It's indeed not a very good idea to do so. E.g. there are error
conditions etc. meant to be gathered before the device is actually
removed, especially backends. Usually the philosophy is to let the
drivers control most connection state, but creation and removal is up to
userspace. I would expect this to remain in dom0 even when I/O goes into
drivers.

Overall architecture question: Moving the data plane into backends is
great. But why move control over device creation/removal into those
domains as well? My understanding is that this is what you are doing.

> My current thinking is to make the XenStore management symmetrical.  Xend
> creates all of these paths, so it should be responsible for removing them
> once both sides of a split driver transition to the closed state.

Not so good. E.g. in XCP a willingness to share a connection depends on
both frontend and backend. Frontends may connect and reconnect as they
see fit. A frontend disconnecting does nowhere mean the backend is
disposable.

Clean backend removal depends on connection state, but not exclusively.

> There is a race condition in the case of quickly destroying and recreating
> the same device attachment.  
> However, this type of race already exists for
> frontends and backends in guest domains.  

> Only backends within
> Dom0 are protected by having their xenstore entries removed after udev
> has insured the driver instance has terminated.  

To check my understanding: So udev does the node removal by testing
device//state == Closed?
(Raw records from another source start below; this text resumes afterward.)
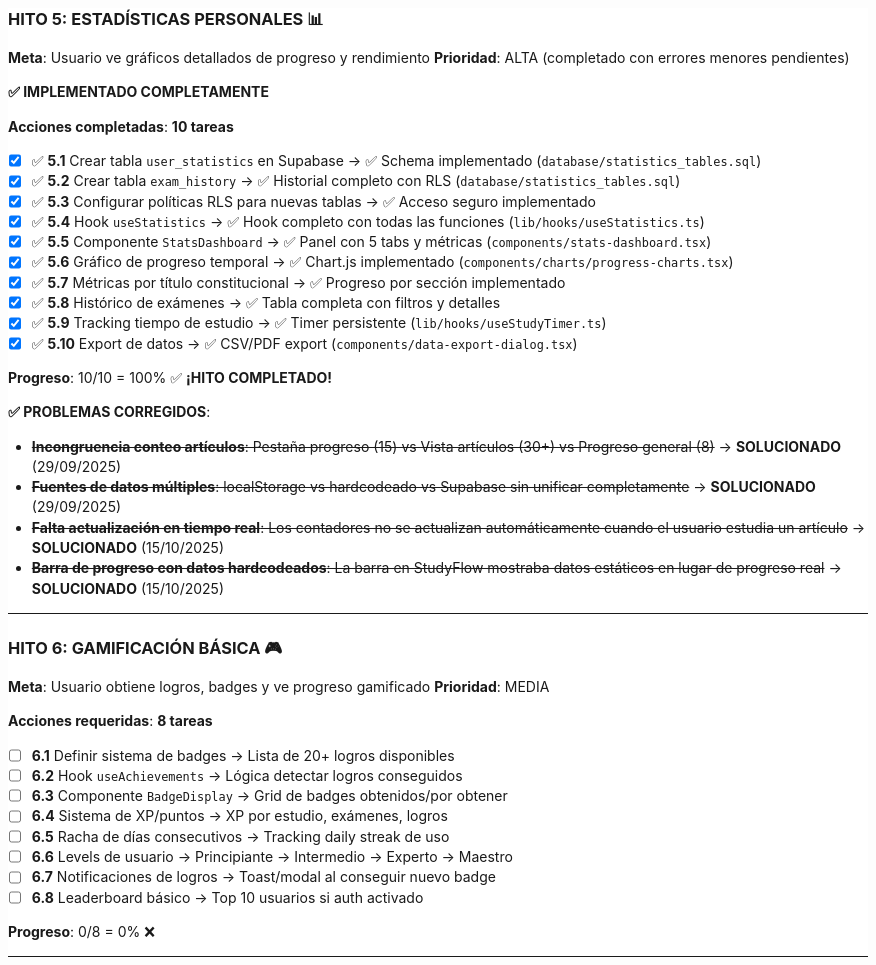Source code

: ### **HITO 5: ESTADÍSTICAS PERSONALES** 📊
**Meta**: Usuario ve gráficos detallados de progreso y rendimiento
**Prioridad**: ALTA (completado con errores menores pendientes)

**✅ IMPLEMENTADO COMPLETAMENTE**

**Acciones completadas**: **10 tareas**
- [x] ✅ **5.1** Crear tabla `user_statistics` en Supabase → ✅ Schema implementado (`database/statistics_tables.sql`)
- [x] ✅ **5.2** Crear tabla `exam_history` → ✅ Historial completo con RLS (`database/statistics_tables.sql`)
- [x] ✅ **5.3** Configurar políticas RLS para nuevas tablas → ✅ Acceso seguro implementado
- [x] ✅ **5.4** Hook `useStatistics` → ✅ Hook completo con todas las funciones (`lib/hooks/useStatistics.ts`)
- [x] ✅ **5.5** Componente `StatsDashboard` → ✅ Panel con 5 tabs y métricas (`components/stats-dashboard.tsx`)
- [x] ✅ **5.6** Gráfico de progreso temporal → ✅ Chart.js implementado (`components/charts/progress-charts.tsx`)
- [x] ✅ **5.7** Métricas por título constitucional → ✅ Progreso por sección implementado
- [x] ✅ **5.8** Histórico de exámenes → ✅ Tabla completa con filtros y detalles
- [x] ✅ **5.9** Tracking tiempo de estudio → ✅ Timer persistente (`lib/hooks/useStudyTimer.ts`)
- [x] ✅ **5.10** Export de datos → ✅ CSV/PDF export (`components/data-export-dialog.tsx`)

**Progreso**: 10/10 = 100% ✅ **¡HITO COMPLETADO!**

**✅ PROBLEMAS CORREGIDOS**:
- ~~**Incongruencia conteo artículos**: Pestaña progreso (15) vs Vista artículos (30+) vs Progreso general (8)~~ → **SOLUCIONADO** (29/09/2025)
- ~~**Fuentes de datos múltiples**: localStorage vs hardcodeado vs Supabase sin unificar completamente~~ → **SOLUCIONADO** (29/09/2025)
- ~~**Falta actualización en tiempo real**: Los contadores no se actualizan automáticamente cuando el usuario estudia un artículo~~ → **SOLUCIONADO** (15/10/2025)
- ~~**Barra de progreso con datos hardcodeados**: La barra en StudyFlow mostraba datos estáticos en lugar de progreso real~~ → **SOLUCIONADO** (15/10/2025)

---

### **HITO 6: GAMIFICACIÓN BÁSICA** 🎮
**Meta**: Usuario obtiene logros, badges y ve progreso gamificado
**Prioridad**: MEDIA

**Acciones requeridas**: **8 tareas**
- [ ] **6.1** Definir sistema de badges → Lista de 20+ logros disponibles
- [ ] **6.2** Hook `useAchievements` → Lógica detectar logros conseguidos
- [ ] **6.3** Componente `BadgeDisplay` → Grid de badges obtenidos/por obtener
- [ ] **6.4** Sistema de XP/puntos → XP por estudio, exámenes, logros
- [ ] **6.5** Racha de días consecutivos → Tracking daily streak de uso
- [ ] **6.6** Levels de usuario → Principiante → Intermedio → Experto → Maestro
- [ ] **6.7** Notificaciones de logros → Toast/modal al conseguir nuevo badge
- [ ] **6.8** Leaderboard básico → Top 10 usuarios si auth activado

**Progreso**: 0/8 = 0% ❌

---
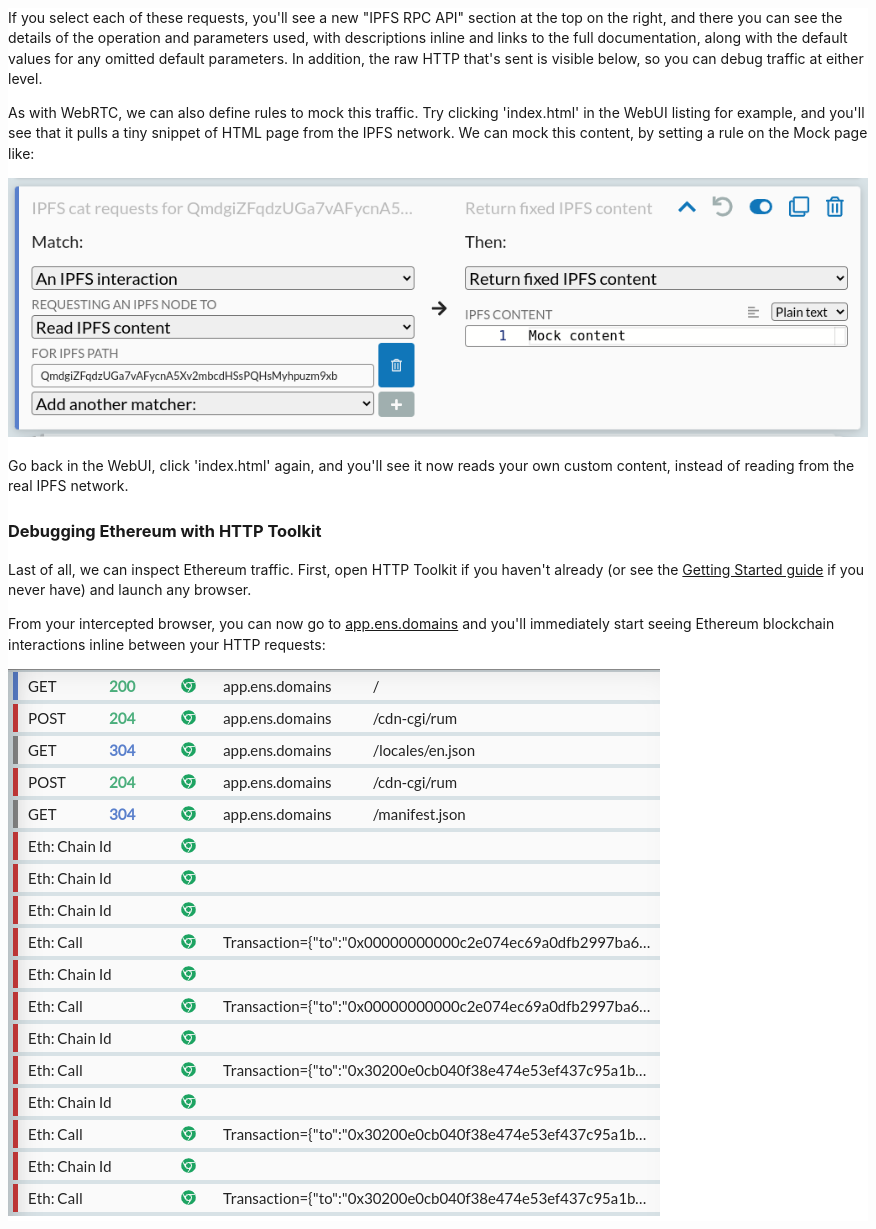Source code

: If you select each of these requests, you'll see a new "IPFS RPC API" section at the top on the right, and there you can see the details of the operation and parameters used, with descriptions inline and links to the full documentation, along with the default values for any omitted default parameters. In addition, the raw HTTP that's sent is visible below, so you can debug traffic at either level.

As with WebRTC, we can also define rules to mock this traffic. Try clicking 'index.html' in the WebUI listing for example, and you'll see that it pulls a tiny snippet of HTML page from the IPFS network. We can mock this content, by setting a rule on the Mock page like:

![A rule mocking this IPFS content](./ipfs-mock-content-rule.png)

Go back in the WebUI, click 'index.html' again, and you'll see it now reads your own custom content, instead of reading from the real IPFS network.

### Debugging Ethereum with HTTP Toolkit

Last of all, we can inspect Ethereum traffic. First, open HTTP Toolkit if you haven't already (or see the [Getting Started guide](https://httptoolkit.tech/docs/getting-started/) if you never have) and launch any browser.

From your intercepted browser, you can now go to [app.ens.domains](https://app.ens.domains) and you'll immediately start seeing Ethereum blockchain interactions inline between your HTTP requests:

![The Ethereum queries made by ENS when you load it initially](./ethereum-ens-requests.png)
But there's presently no serialization
protecting against device recreation before that happened? 

Well, this just won't work reliably. For a whole bunch of reasons. One
is the recreation race you point out. The more general is that Closed
state just reflects foreign politics to the backend, not backend state.
There may be queues to be flushed,  block devices to be closed, memory
to freed, statistics to be gathered, userspace code to be triggered.
etc. All that makes the worst case of a premature recreation even worse.

Whoever creates the device (in XS) would better be responsible for
removing it. Regarding the recreation race, it also gives create/remove
serialization a place to live. Typically in code living in dom0.

Cheers,
Daniel

> I don't think protecting
> against this case will be difficult.
> 
> Are there other options for fixing this problem I should consider?